El profesor

Charlotte Brontë

 

Traducción de Gemma Moral Bartolomé

Alba Editorial, Clásica XLIV

En 1571 la Iglesia anglicana mandó que en cada catedral se pusiera al alcance de los fieles un ejemplar del Libro de los mártires, de John Fox, obra en la que se compilaba la historia de la persecución de los protestantes y de la intolerancia de la Iglesia católica desde sus orígenes y en el mundo entero. Esa orden no ayudó, para qué ocultarlo, a evitar la hostilidad que Inglaterra ha tenido y tiene hacia la Europa que se mantiene fiel a las órdenes de Roma. Y no dudo que Charlotte Brontë, padre vicario, educada en un internado para hijas de clérigos y casada, un año antes de morir, con el reverendo A. B. Nicholls, conocía ese libro y participaba de esa opinión tan extendida en las Islas Británicas de que a este lado del Canal nos queda mucho que aprender. No les falta razón.
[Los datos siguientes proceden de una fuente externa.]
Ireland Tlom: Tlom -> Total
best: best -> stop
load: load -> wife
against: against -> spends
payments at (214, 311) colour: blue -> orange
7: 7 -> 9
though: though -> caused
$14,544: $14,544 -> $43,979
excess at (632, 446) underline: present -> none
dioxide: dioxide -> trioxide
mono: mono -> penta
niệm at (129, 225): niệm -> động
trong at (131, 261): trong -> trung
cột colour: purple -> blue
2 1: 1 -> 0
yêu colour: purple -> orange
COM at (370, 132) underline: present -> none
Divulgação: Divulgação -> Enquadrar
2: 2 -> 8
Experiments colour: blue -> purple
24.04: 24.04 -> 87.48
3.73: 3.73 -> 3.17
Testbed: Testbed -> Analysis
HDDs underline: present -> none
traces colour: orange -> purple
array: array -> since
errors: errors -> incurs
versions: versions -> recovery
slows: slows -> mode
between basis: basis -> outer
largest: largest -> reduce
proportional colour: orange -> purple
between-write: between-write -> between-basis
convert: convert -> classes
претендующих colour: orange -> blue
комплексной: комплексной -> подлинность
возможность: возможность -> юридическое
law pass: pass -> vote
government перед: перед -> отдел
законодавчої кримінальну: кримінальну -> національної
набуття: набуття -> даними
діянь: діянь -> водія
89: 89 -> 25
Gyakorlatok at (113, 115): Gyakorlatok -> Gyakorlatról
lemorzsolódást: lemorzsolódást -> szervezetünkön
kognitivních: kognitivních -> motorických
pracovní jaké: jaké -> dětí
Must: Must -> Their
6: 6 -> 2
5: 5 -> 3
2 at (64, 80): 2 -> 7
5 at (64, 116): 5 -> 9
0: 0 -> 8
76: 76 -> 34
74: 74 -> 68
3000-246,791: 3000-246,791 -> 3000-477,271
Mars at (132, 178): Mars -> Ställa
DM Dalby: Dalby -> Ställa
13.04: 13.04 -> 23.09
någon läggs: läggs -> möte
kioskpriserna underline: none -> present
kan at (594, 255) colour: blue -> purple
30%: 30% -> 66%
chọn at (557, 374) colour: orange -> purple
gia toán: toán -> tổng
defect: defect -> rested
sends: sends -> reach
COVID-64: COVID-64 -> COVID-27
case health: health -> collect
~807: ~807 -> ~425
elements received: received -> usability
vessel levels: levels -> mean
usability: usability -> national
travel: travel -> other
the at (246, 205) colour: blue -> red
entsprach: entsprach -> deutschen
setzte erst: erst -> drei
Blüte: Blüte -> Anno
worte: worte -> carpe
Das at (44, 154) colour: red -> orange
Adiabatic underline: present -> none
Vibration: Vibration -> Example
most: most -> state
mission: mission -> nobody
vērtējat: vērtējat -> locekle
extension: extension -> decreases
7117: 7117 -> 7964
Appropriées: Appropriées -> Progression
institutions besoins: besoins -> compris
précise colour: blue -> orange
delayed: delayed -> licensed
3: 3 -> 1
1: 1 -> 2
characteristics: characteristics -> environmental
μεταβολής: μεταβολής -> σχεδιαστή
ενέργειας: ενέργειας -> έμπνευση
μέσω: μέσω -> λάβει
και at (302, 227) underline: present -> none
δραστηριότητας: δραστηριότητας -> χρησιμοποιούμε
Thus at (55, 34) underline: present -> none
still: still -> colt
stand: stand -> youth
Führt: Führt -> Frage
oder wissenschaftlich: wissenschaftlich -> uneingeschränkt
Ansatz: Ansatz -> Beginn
También debía saber de esa obra William Crimsworth, joven sin fortuna que cercado entre la intolerancia gris de sus tíos y la riqueza bárbara y violenta de su hermano, decide dejar los páramos y, ayudado por uno de esos personajes buenos y excéntricos que debe habitar en cualquier narración, viajar a Bélgica a intentar vivir. Allí será profesor de lengua inglesa en un colegio para chicos y profesor de lengua inglesa en un colegio de chicas. Soportará con paciencia sajona la suciedad y la inhumanidad europea. Y se enamorará. De una muchacha sin herencia ni fortuna, suiza pero con sangre británica, que se gana la vida cosiendo y que mantiene esa dignidad y orgullo que son en la pobreza cuando más conmueven. Ahí comienza un segundo relato menos perfecto y la historia acabará bien.

No es excesivamente original. Pero repitámoslo. Las hermanas Brontë no fueron felices. Pero nunca perdieron la ilusión de serlo. Esta novela, la primera de Charlotte Brontë, de la que se ha dicho que es la más autobiográfica, está dividida por esa doble condición. En primera mitad está el dolor y la realidad. Los personajes parecen de Charles Dickens o hasta de cierto Robert Louis Stevenson. En la segunda están los sueños y la esperanza. Y aquí comienza el error y las visitas al salón de una señorita con un exceso de finales felices.

Después, en ese inicio que es lo mejor y lo único que se debería publicar,  se habla de los ingleses y de sus virtudes protestantes. De las enseñanzas de John Fox. De la ausencia de queja, del sentido del deber. De los caracteres no más dulces que la superficie del mármol. Del rechazar la ayuda y la compasión, del silencio como respuesta a la estupidez e incluso al miedo. De las vidas vividas para no deber nada. Para ofrecerlo todo. Para caminar por caminos embarrados con la espalda recta y mirando al frente.